-------- Data for analysis --------

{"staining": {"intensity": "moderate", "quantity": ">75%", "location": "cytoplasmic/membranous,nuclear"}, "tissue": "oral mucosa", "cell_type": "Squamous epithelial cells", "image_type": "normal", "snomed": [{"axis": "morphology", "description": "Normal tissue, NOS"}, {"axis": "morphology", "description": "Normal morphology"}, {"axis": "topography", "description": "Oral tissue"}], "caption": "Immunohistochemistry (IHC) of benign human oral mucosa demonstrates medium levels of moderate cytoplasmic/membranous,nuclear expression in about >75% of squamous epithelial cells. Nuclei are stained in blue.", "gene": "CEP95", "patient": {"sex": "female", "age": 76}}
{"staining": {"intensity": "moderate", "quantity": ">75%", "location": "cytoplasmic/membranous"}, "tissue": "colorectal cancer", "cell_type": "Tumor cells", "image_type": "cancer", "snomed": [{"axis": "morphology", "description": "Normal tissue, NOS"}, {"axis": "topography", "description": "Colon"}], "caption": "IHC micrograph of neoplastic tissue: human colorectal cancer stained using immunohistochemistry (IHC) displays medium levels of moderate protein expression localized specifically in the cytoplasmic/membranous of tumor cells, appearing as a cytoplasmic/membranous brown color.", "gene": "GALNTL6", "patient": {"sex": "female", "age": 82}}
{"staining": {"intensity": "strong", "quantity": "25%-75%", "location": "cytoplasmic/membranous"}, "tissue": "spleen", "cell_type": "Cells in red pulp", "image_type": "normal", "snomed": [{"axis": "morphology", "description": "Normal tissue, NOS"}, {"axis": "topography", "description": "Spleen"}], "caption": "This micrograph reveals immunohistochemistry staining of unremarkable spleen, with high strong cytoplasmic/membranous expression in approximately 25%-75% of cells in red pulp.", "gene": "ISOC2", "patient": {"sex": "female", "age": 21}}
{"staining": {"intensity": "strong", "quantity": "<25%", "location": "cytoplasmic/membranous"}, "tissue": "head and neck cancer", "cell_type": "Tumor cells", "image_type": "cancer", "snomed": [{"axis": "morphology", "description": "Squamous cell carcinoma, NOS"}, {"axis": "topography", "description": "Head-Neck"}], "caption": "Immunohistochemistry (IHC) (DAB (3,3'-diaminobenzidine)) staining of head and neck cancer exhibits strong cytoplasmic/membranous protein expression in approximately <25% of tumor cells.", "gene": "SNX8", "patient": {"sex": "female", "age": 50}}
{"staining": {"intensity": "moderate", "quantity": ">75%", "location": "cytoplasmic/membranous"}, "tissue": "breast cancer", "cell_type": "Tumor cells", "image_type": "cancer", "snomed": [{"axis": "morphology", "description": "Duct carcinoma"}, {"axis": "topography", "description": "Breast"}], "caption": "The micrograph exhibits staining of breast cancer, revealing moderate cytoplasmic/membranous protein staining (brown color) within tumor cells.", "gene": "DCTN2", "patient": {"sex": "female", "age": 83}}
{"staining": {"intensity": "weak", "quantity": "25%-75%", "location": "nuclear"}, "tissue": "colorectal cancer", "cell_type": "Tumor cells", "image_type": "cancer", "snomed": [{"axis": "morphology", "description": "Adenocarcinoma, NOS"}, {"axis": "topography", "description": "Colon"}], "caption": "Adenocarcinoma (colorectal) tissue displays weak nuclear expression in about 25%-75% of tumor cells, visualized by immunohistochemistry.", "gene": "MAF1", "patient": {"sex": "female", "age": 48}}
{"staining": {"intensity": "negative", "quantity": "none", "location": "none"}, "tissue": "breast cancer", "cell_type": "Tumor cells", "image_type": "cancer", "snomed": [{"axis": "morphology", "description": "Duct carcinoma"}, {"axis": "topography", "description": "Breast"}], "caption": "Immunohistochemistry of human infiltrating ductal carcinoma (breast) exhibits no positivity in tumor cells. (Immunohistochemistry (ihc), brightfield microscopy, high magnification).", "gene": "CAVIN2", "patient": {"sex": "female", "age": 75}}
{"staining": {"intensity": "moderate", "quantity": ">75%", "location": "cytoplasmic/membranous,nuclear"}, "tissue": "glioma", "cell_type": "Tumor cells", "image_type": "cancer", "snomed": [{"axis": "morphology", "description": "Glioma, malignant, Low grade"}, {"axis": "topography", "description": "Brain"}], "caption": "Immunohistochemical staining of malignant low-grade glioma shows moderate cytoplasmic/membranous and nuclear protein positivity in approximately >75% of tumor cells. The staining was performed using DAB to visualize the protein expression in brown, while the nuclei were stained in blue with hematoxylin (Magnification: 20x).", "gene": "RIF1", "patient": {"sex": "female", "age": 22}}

--------

== Problem statement ==
Each line above must be returned exactly as written.

== Result of the task ==
{"staining": {"intensity": "moderate", "quantity": ">75%", "location": "cytoplasmic/membranous,nuclear"}, "tissue": "oral mucosa", "cell_type": "Squamous epithelial cells", "image_type": "normal", "snomed": [{"axis": "morphology", "description": "Normal tissue, NOS"}, {"axis": "morphology", "description": "Normal morphology"}, {"axis": "topography", "description": "Oral tissue"}], "caption": "Immunohistochemistry (IHC) of benign human oral mucosa demonstrates medium levels of moderate cytoplasmic/membranous,nuclear expression in about >75% of squamous epithelial cells. Nuclei are stained in blue.", "gene": "CEP95", "patient": {"sex": "female", "age": 76}}
{"staining": {"intensity": "moderate", "quantity": ">75%", "location": "cytoplasmic/membranous"}, "tissue": "colorectal cancer", "cell_type": "Tumor cells", "image_type": "cancer", "snomed": [{"axis": "morphology", "description": "Normal tissue, NOS"}, {"axis": "topography", "description": "Colon"}], "caption": "IHC micrograph of neoplastic tissue: human colorectal cancer stained using immunohistochemistry (IHC) displays medium levels of moderate protein expression localized specifically in the cytoplasmic/membranous of tumor cells, appearing as a cytoplasmic/membranous brown color.", "gene": "GALNTL6", "patient": {"sex": "female", "age": 82}}
{"staining": {"intensity": "strong", "quantity": "25%-75%", "location": "cytoplasmic/membranous"}, "tissue": "spleen", "cell_type": "Cells in red pulp", "image_type": "normal", "snomed": [{"axis": "morphology", "description": "Normal tissue, NOS"}, {"axis": "topography", "description": "Spleen"}], "caption": "This micrograph reveals immunohistochemistry staining of unremarkable spleen, with high strong cytoplasmic/membranous expression in approximately 25%-75% of cells in red pulp.", "gene": "ISOC2", "patient": {"sex": "female", "age": 21}}
{"staining": {"intensity": "strong", "quantity": "<25%", "location": "cytoplasmic/membranous"}, "tissue": "head and neck cancer", "cell_type": "Tumor cells", "image_type": "cancer", "snomed": [{"axis": "morphology", "description": "Squamous cell carcinoma, NOS"}, {"axis": "topography", "description": "Head-Neck"}], "caption": "Immunohistochemistry (IHC) (DAB (3,3'-diaminobenzidine)) staining of head and neck cancer exhibits strong cytoplasmic/membranous protein expression in approximately <25% of tumor cells.", "gene": "SNX8", "patient": {"sex": "female", "age": 50}}
{"staining": {"intensity": "moderate", "quantity": ">75%", "location": "cytoplasmic/membranous"}, "tissue": "breast cancer", "cell_type": "Tumor cells", "image_type": "cancer", "snomed": [{"axis": "morphology", "description": "Duct carcinoma"}, {"axis": "topography", "description": "Breast"}], "caption": "The micrograph exhibits staining of breast cancer, revealing moderate cytoplasmic/membranous protein staining (brown color) within tumor cells.", "gene": "DCTN2", "patient": {"sex": "female", "age": 83}}
{"staining": {"intensity": "weak", "quantity": "25%-75%", "location": "nuclear"}, "tissue": "colorectal cancer", "cell_type": "Tumor cells", "image_type": "cancer", "snomed": [{"axis": "morphology", "description": "Adenocarcinoma, NOS"}, {"axis": "topography", "description": "Colon"}], "caption": "Adenocarcinoma (colorectal) tissue displays weak nuclear expression in about 25%-75% of tumor cells, visualized by immunohistochemistry.", "gene": "MAF1", "patient": {"sex": "female", "age": 48}}
{"staining": {"intensity": "negative", "quantity": "none", "location": "none"}, "tissue": "breast cancer", "cell_type": "Tumor cells", "image_type": "cancer", "snomed": [{"axis": "morphology", "description": "Duct carcinoma"}, {"axis": "topography", "description": "Breast"}], "caption": "Immunohistochemistry of human infiltrating ductal carcinoma (breast) exhibits no positivity in tumor cells. (Immunohistochemistry (ihc), brightfield microscopy, high magnification).", "gene": "CAVIN2", "patient": {"sex": "female", "age": 75}}
{"staining": {"intensity": "moderate", "quantity": ">75%", "location": "cytoplasmic/membranous,nuclear"}, "tissue": "glioma", "cell_type": "Tumor cells", "image_type": "cancer", "snomed": [{"axis": "morphology", "description": "Glioma, malignant, Low grade"}, {"axis": "topography", "description": "Brain"}], "caption": "Immunohistochemical staining of malignant low-grade glioma shows moderate cytoplasmic/membranous and nuclear protein positivity in approximately >75% of tumor cells. The staining was performed using DAB to visualize the protein expression in brown, while the nuclei were stained in blue with hematoxylin (Magnification: 20x).", "gene": "RIF1", "patient": {"sex": "female", "age": 22}}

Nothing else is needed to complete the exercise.